French Prime Minister Maurice Bourgès-Maunoury backdates to today his signature on a letter granting Israel’s request for France’s cooperation in building a heavy-water nuclear reactor and reprocessing facility. He actually signs the letter Oct. 1, the same day he is voted out of office, but he uses the previous day’s date to ensure the validity of his approval. Although the official agreement between the countries emphasizes the reactor’s peaceful power-generating purposes, the project off the books is meant to facilitate weapons programs for both nations.

Knowing that Israel would always be outnumbered by its Arab neighbors, Israeli Prime Minister David Ben-Gurion focused by the mid-1950s on developing a nuclear weapons capability. Under the U.S. Atoms for Peace Initiative, Israel signed an agreement for the United States to provide it with a small research reactor with guarantees to limit the technology to peaceful uses, but because the reactor would not provide a path to a military capability, Israel turned instead to France. Shimon Peres, then the director-general of the Defense Ministry, led the work toward a deal with France.
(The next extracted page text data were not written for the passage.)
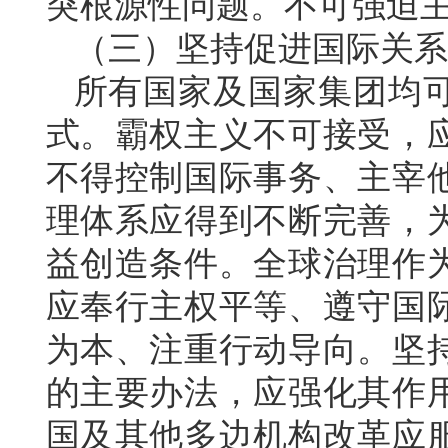
突根源性问题。不可强迫
（三）坚持促进国际关系
所有国家及国家集团均
式。霸权主义不可接受，
不得控制国际事务、主宰
理体系应得到不断完善，
益创造条件。全球治理作
应奉行主权平等、遵守国
为本、注重行动导向。坚
的主要办法，应强化其作
国及其他多边机构改革应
France did not pursue its own weapons program until the 1956 Suez Crisis, when a Soviet threat to use nuclear weapons if France, Britain and Israel didn’t withdraw from Egyptian territory emphasized the French vulnerability without a nuclear deterrent. France decided to become a nuclear-armed power, opening the door for Peres to persuade the French to help Israel build its secret nuclear facility at Dimona in the Negev.

Although Israel is widely believed to have nuclear weapons, it has never officially acknowledged their existence.